YOUR GOAL:
Would you please output the records exactly as they appear below?
(RECORDS begins)
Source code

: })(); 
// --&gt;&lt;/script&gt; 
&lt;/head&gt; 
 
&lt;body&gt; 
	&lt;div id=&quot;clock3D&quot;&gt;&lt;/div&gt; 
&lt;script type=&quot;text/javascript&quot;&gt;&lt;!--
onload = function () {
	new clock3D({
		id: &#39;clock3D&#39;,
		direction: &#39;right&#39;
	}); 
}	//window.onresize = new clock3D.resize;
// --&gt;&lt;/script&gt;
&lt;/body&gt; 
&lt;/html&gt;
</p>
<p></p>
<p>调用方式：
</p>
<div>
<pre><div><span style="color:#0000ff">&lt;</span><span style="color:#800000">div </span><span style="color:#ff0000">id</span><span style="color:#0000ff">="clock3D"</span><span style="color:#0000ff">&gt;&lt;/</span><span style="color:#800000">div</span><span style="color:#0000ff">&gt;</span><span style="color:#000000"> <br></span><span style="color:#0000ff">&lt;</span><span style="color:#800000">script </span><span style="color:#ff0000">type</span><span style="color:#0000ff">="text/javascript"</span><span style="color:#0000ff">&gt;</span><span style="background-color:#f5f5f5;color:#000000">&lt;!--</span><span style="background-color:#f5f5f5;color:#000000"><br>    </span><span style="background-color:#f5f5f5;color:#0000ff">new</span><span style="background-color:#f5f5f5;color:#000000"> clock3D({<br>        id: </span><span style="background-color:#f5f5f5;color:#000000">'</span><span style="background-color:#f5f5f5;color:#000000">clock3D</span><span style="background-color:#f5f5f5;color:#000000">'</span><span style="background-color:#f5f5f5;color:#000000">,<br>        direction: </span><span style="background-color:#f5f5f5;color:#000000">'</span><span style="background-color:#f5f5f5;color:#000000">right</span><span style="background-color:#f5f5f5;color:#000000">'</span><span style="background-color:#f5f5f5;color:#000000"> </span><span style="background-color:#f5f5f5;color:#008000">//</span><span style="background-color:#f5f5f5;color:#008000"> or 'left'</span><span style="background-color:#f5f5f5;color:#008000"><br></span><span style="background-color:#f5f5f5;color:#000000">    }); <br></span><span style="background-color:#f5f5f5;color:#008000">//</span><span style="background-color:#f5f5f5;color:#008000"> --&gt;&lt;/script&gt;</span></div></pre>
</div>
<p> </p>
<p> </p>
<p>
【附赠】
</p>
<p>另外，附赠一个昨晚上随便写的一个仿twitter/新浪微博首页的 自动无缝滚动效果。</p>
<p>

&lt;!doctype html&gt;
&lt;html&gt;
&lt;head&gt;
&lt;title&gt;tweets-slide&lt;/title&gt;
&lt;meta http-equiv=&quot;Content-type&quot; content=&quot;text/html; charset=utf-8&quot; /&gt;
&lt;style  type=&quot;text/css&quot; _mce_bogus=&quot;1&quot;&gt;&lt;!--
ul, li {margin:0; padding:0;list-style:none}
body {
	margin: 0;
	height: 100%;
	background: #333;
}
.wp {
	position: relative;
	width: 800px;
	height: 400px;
(RECORDS ends)
WRITTEN SOLUTION:
Source code

: })(); 
// --&gt;&lt;/script&gt; 
&lt;/head&gt; 
 
&lt;body&gt; 
	&lt;div id=&quot;clock3D&quot;&gt;&lt;/div&gt; 
&lt;script type=&quot;text/javascript&quot;&gt;&lt;!--
onload = function () {
	new clock3D({
		id: &#39;clock3D&#39;,
		direction: &#39;right&#39;
	}); 
}	//window.onresize = new clock3D.resize;
// --&gt;&lt;/script&gt;
&lt;/body&gt; 
&lt;/html&gt;
</p>
<p></p>
<p>调用方式：
</p>
<div>
<pre><div><span style="color:#0000ff">&lt;</span><span style="color:#800000">div </span><span style="color:#ff0000">id</span><span style="color:#0000ff">="clock3D"</span><span style="color:#0000ff">&gt;&lt;/</span><span style="color:#800000">div</span><span style="color:#0000ff">&gt;</span><span style="color:#000000"> <br></span><span style="color:#0000ff">&lt;</span><span style="color:#800000">script </span><span style="color:#ff0000">type</span><span style="color:#0000ff">="text/javascript"</span><span style="color:#0000ff">&gt;</span><span style="background-color:#f5f5f5;color:#000000">&lt;!--</span><span style="background-color:#f5f5f5;color:#000000"><br>    </span><span style="background-color:#f5f5f5;color:#0000ff">new</span><span style="background-color:#f5f5f5;color:#000000"> clock3D({<br>        id: </span><span style="background-color:#f5f5f5;color:#000000">'</span><span style="background-color:#f5f5f5;color:#000000">clock3D</span><span style="background-color:#f5f5f5;color:#000000">'</span><span style="background-color:#f5f5f5;color:#000000">,<br>        direction: </span><span style="background-color:#f5f5f5;color:#000000">'</span><span style="background-color:#f5f5f5;color:#000000">right</span><span style="background-color:#f5f5f5;color:#000000">'</span><span style="background-color:#f5f5f5;color:#000000"> </span><span style="background-color:#f5f5f5;color:#008000">//</span><span style="background-color:#f5f5f5;color:#008000"> or 'left'</span><span style="background-color:#f5f5f5;color:#008000"><br></span><span style="background-color:#f5f5f5;color:#000000">    }); <br></span><span style="background-color:#f5f5f5;color:#008000">//</span><span style="background-color:#f5f5f5;color:#008000"> --&gt;&lt;/script&gt;</span></div></pre>
</div>
<p> </p>
<p> </p>
<p>
【附赠】
</p>
<p>另外，附赠一个昨晚上随便写的一个仿twitter/新浪微博首页的 自动无缝滚动效果。</p>
<p>

&lt;!doctype html&gt;
&lt;html&gt;
&lt;head&gt;
&lt;title&gt;tweets-slide&lt;/title&gt;
&lt;meta http-equiv=&quot;Content-type&quot; content=&quot;text/html; charset=utf-8&quot; /&gt;
&lt;style  type=&quot;text/css&quot; _mce_bogus=&quot;1&quot;&gt;&lt;!--
ul, li {margin:0; padding:0;list-style:none}
body {
	margin: 0;
	height: 100%;
	background: #333;
}
.wp {
	position: relative;
	width: 800px;
	height: 400px;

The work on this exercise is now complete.